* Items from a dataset
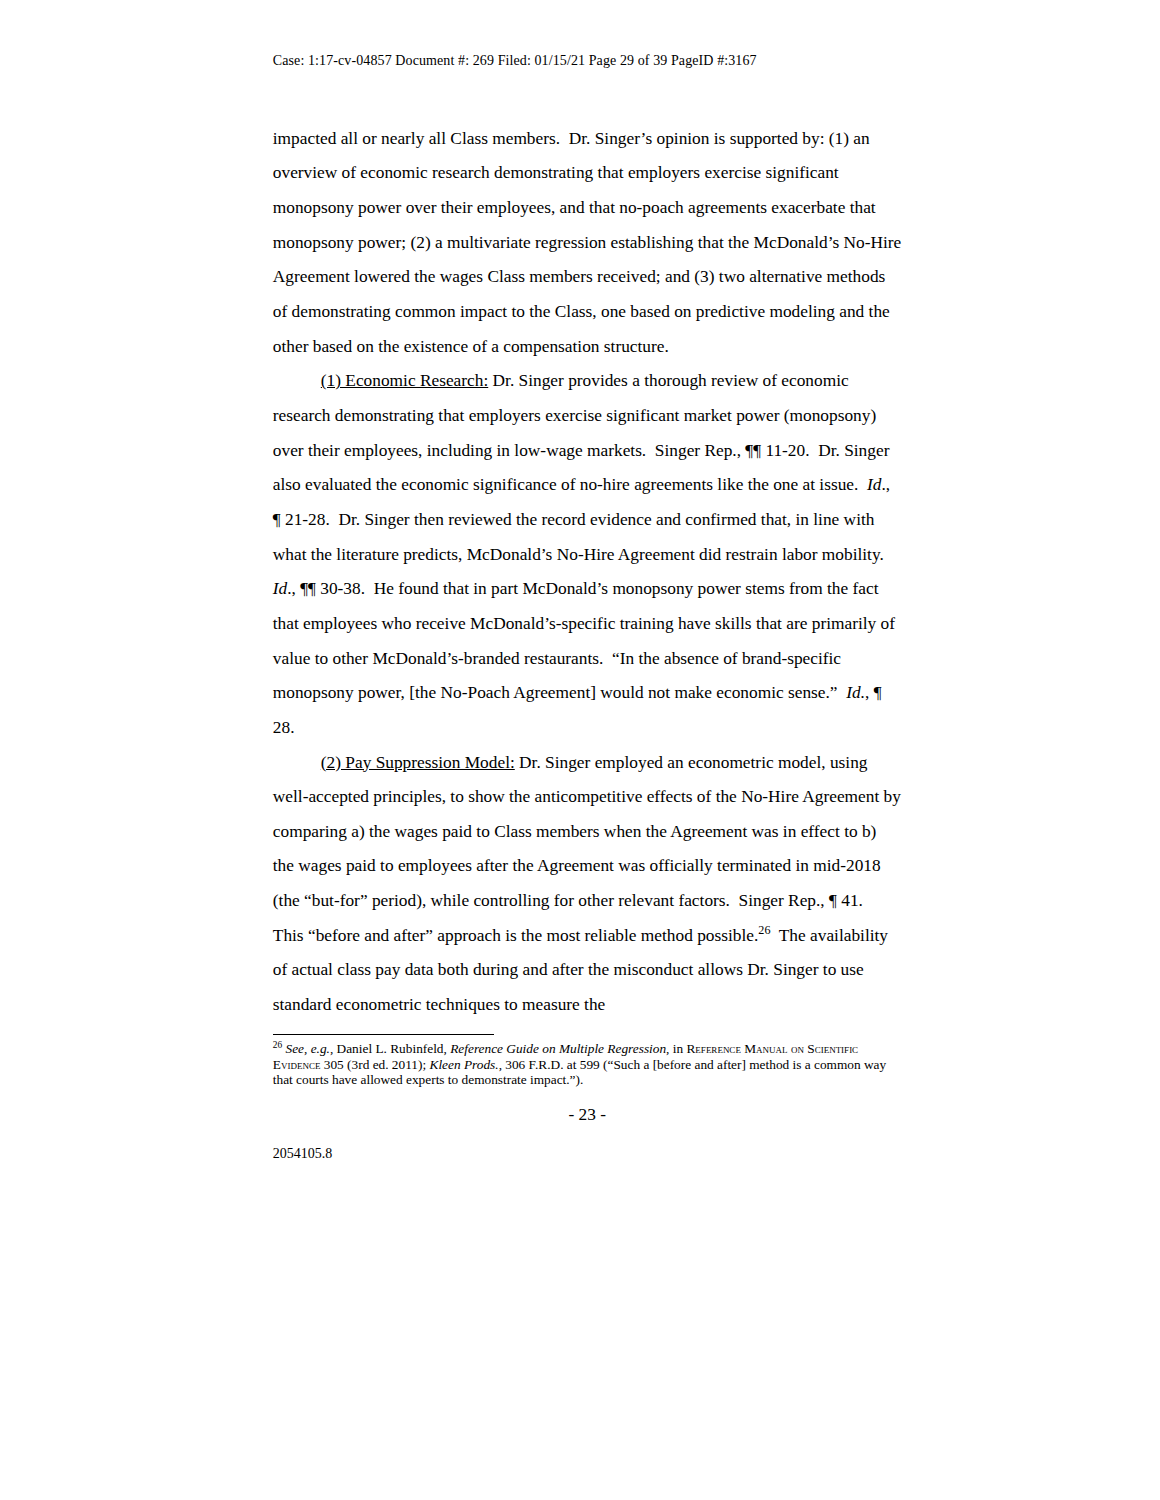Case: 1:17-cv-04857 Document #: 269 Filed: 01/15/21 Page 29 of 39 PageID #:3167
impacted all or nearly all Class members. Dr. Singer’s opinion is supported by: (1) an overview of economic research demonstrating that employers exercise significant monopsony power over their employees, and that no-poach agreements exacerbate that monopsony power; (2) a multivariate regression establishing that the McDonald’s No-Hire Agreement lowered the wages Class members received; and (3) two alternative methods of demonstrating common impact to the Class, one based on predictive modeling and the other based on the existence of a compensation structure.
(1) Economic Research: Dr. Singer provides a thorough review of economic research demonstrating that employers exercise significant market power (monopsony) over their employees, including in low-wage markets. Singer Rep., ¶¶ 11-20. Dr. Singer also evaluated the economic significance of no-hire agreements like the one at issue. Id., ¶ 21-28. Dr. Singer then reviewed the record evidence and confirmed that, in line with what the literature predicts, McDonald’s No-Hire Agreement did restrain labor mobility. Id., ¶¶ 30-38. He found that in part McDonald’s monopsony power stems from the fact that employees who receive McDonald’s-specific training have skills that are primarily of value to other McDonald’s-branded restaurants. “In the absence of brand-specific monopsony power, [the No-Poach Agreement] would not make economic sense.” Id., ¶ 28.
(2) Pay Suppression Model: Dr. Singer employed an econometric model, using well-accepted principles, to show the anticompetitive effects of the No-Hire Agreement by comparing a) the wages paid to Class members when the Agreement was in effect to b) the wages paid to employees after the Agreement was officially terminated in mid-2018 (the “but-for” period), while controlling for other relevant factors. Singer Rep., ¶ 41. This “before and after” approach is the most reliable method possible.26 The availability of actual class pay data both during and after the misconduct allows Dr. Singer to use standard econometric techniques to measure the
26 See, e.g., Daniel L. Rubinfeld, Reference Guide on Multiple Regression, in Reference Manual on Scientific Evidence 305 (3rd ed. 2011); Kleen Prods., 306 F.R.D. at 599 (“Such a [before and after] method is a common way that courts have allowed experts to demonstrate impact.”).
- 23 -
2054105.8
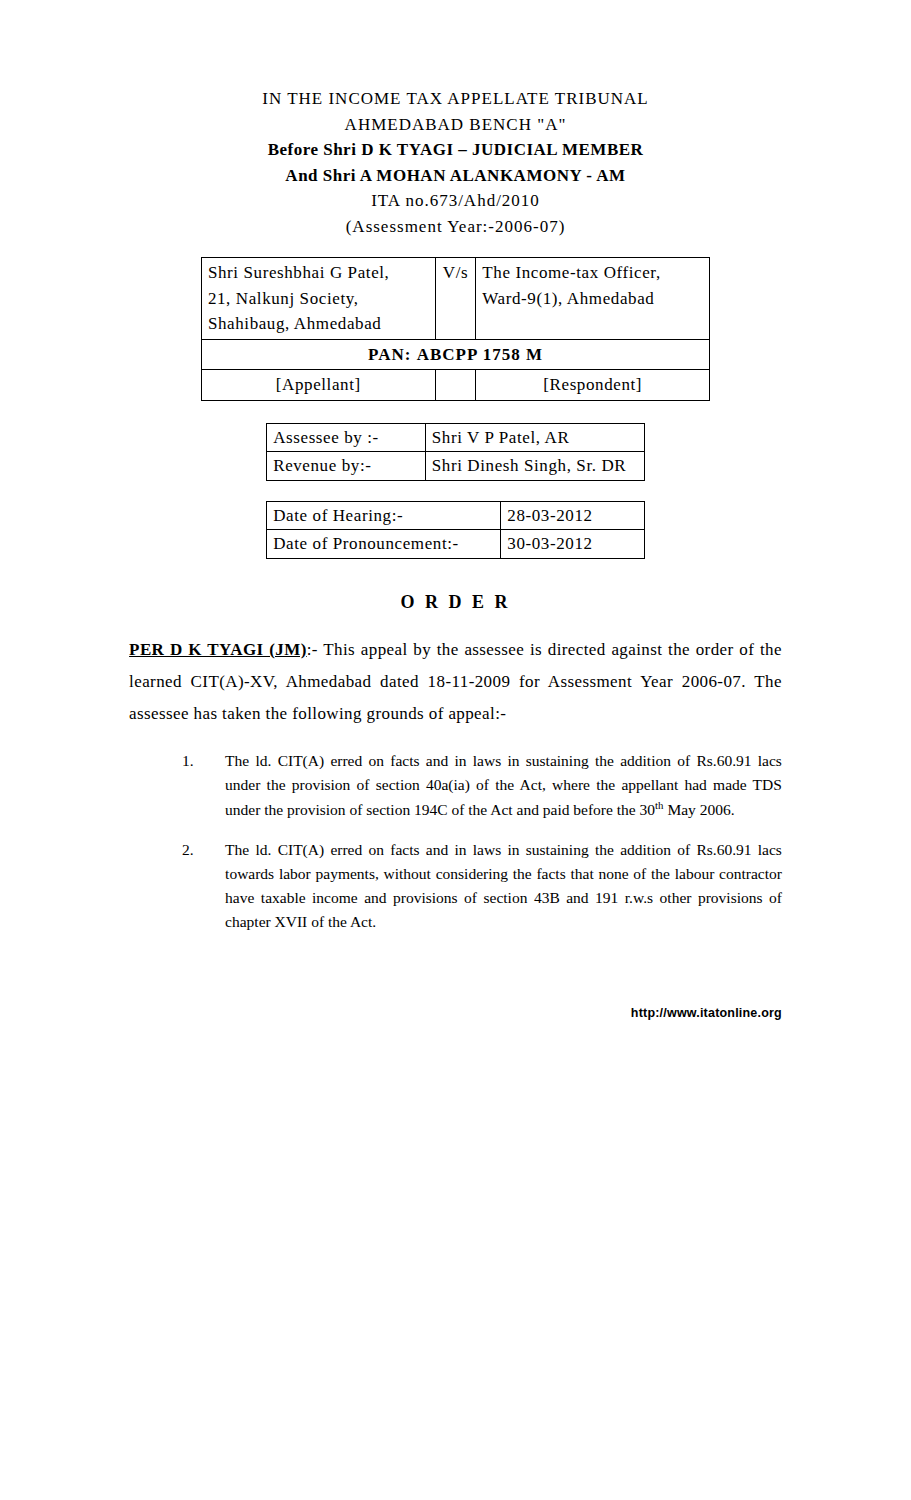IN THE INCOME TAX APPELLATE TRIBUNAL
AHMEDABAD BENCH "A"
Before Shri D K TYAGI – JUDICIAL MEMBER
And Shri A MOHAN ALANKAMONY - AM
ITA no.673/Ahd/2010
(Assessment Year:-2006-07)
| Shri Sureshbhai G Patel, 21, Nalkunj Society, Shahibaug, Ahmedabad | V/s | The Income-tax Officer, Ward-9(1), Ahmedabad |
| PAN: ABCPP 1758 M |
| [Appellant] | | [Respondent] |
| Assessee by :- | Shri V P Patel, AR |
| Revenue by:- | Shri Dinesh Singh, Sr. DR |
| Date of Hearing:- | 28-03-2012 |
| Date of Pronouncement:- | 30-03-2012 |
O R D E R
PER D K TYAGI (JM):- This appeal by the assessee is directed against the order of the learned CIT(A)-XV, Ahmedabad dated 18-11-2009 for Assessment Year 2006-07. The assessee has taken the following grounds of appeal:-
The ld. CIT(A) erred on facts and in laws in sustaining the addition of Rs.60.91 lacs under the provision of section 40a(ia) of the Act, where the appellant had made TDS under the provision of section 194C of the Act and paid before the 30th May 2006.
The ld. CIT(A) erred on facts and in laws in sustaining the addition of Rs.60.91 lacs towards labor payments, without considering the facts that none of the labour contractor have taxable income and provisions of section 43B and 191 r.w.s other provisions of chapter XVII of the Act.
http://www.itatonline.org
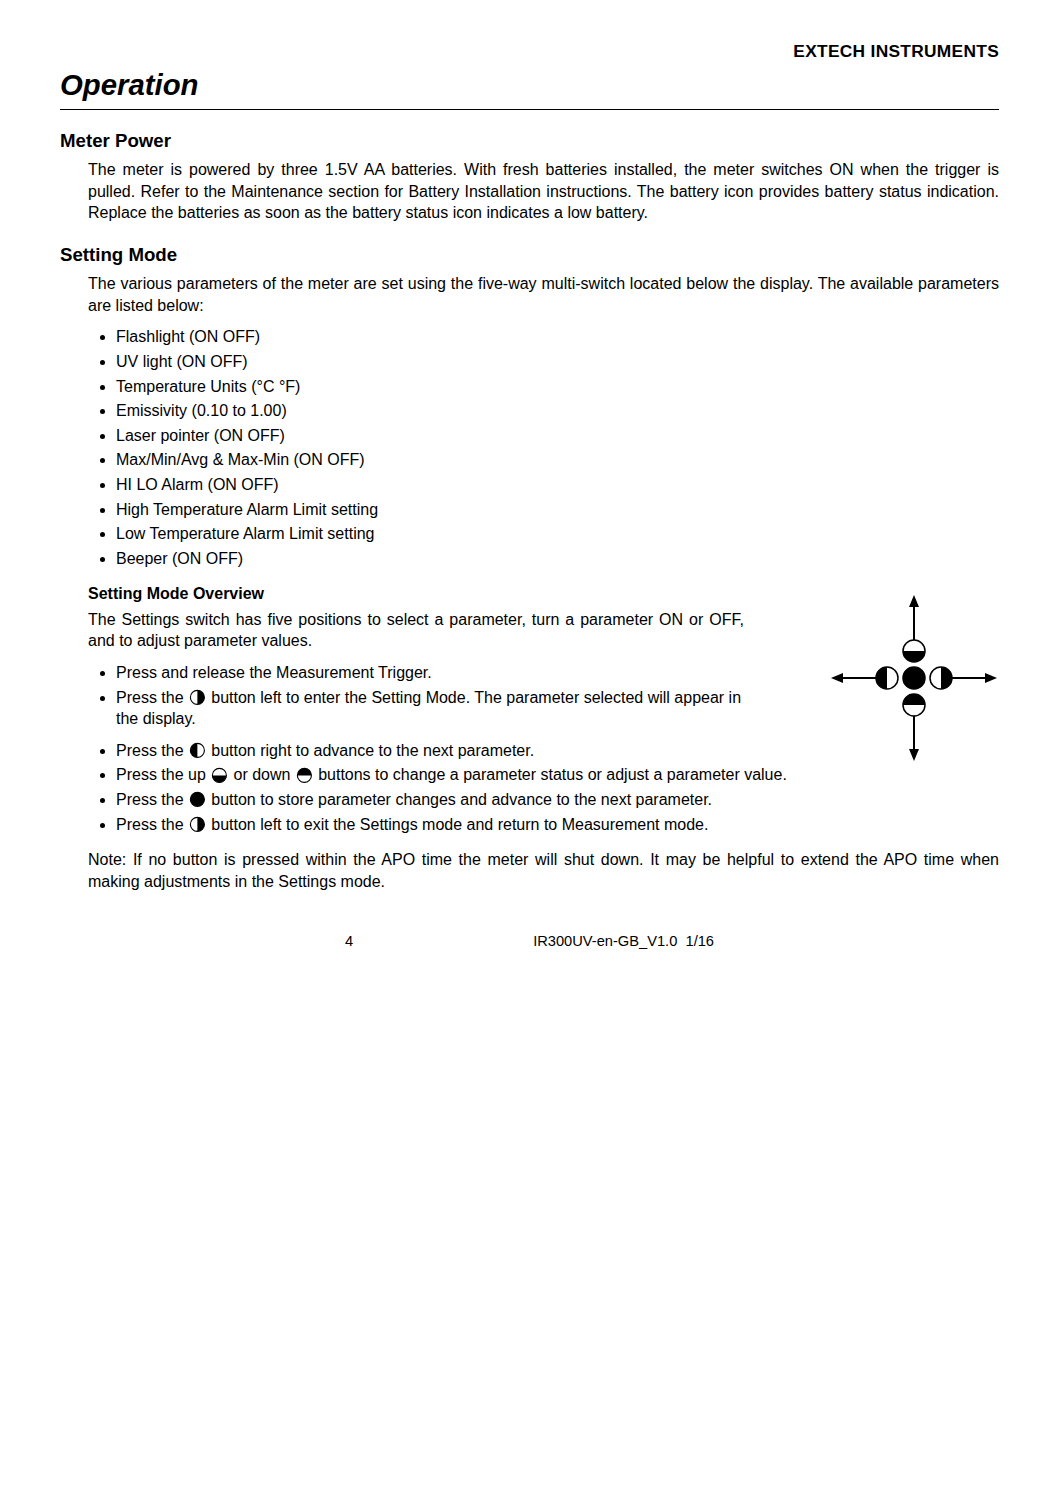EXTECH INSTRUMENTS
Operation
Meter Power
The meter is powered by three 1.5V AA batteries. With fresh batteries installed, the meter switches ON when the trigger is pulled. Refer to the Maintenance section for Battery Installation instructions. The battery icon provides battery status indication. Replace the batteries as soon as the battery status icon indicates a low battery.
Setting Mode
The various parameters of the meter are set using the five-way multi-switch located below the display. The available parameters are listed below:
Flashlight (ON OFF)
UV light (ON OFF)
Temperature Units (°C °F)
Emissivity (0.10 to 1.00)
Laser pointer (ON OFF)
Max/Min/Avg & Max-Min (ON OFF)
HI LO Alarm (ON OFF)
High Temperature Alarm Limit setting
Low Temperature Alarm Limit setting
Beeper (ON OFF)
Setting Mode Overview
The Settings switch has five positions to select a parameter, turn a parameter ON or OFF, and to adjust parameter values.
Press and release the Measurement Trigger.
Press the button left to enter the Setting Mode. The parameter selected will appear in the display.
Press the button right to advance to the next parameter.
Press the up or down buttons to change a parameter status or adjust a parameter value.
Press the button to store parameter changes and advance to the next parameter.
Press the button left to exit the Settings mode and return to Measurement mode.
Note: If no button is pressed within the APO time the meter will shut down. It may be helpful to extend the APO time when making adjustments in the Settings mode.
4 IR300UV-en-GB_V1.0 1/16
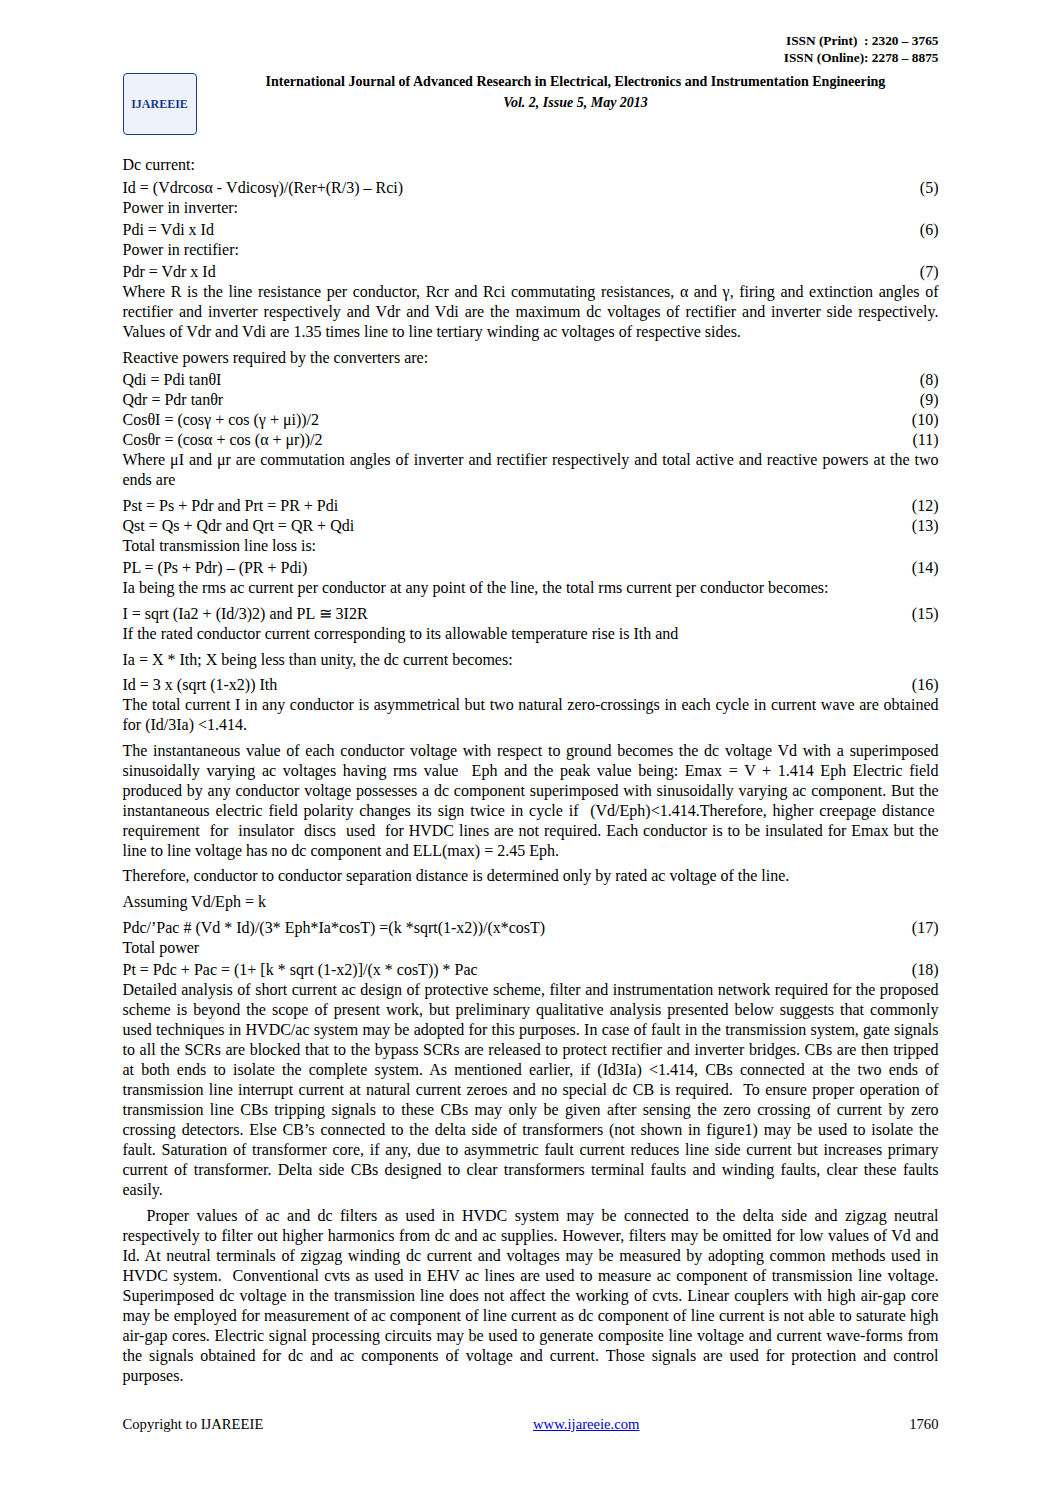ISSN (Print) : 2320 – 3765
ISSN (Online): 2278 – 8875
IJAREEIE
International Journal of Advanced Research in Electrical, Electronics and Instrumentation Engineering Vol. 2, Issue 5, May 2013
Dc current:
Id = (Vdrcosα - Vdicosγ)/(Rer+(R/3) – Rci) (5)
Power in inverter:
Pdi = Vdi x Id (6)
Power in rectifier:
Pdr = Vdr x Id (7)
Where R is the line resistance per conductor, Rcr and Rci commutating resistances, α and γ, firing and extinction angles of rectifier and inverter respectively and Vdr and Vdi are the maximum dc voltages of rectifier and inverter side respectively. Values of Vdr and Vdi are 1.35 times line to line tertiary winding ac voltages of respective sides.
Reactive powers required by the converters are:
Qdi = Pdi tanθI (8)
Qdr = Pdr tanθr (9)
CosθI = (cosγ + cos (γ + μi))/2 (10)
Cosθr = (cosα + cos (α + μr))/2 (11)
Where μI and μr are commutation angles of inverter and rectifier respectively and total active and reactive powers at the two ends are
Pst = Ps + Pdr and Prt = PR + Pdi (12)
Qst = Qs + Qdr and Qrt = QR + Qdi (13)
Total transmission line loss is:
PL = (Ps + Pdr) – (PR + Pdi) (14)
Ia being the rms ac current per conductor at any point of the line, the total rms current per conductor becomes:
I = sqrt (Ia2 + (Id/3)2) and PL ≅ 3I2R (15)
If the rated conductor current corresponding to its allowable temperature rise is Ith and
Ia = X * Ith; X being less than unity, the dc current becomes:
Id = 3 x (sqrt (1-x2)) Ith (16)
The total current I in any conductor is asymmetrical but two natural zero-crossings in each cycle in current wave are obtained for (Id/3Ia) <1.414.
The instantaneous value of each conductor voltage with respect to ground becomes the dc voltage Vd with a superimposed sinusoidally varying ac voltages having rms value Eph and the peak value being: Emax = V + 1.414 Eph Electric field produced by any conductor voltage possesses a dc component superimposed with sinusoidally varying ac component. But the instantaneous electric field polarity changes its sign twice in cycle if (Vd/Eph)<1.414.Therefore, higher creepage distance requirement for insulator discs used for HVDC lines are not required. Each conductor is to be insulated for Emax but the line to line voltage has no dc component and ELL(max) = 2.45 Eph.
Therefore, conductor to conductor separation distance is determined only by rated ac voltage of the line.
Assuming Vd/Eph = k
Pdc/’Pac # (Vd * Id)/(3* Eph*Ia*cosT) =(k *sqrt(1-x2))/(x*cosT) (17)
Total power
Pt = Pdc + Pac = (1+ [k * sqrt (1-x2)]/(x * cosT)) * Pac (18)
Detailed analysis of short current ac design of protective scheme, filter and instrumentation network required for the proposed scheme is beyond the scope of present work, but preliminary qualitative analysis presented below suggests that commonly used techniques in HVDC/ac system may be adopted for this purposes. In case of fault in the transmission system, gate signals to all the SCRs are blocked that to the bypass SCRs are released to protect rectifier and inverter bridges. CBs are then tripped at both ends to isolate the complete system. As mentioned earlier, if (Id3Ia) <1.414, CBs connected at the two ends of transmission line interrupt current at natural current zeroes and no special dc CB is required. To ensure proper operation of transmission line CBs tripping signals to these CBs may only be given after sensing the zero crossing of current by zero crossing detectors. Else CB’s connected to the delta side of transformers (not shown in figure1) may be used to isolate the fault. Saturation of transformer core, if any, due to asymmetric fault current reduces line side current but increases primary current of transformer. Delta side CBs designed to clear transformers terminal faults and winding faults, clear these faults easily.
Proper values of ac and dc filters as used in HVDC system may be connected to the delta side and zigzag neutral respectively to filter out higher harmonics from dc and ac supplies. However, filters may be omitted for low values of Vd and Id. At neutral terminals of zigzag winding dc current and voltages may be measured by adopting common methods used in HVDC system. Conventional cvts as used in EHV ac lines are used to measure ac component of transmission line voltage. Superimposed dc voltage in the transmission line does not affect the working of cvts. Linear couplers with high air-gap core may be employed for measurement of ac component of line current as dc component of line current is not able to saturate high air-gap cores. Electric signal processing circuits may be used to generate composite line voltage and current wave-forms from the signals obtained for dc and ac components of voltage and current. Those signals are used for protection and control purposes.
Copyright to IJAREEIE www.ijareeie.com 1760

* WHAT TO WORK ON
Which lines of the data include the string "Limit"? Find them and copy each one.

* SOLUTION FOR THIS PROBLEM
High Temperature Alarm Limit setting
Low Temperature Alarm Limit setting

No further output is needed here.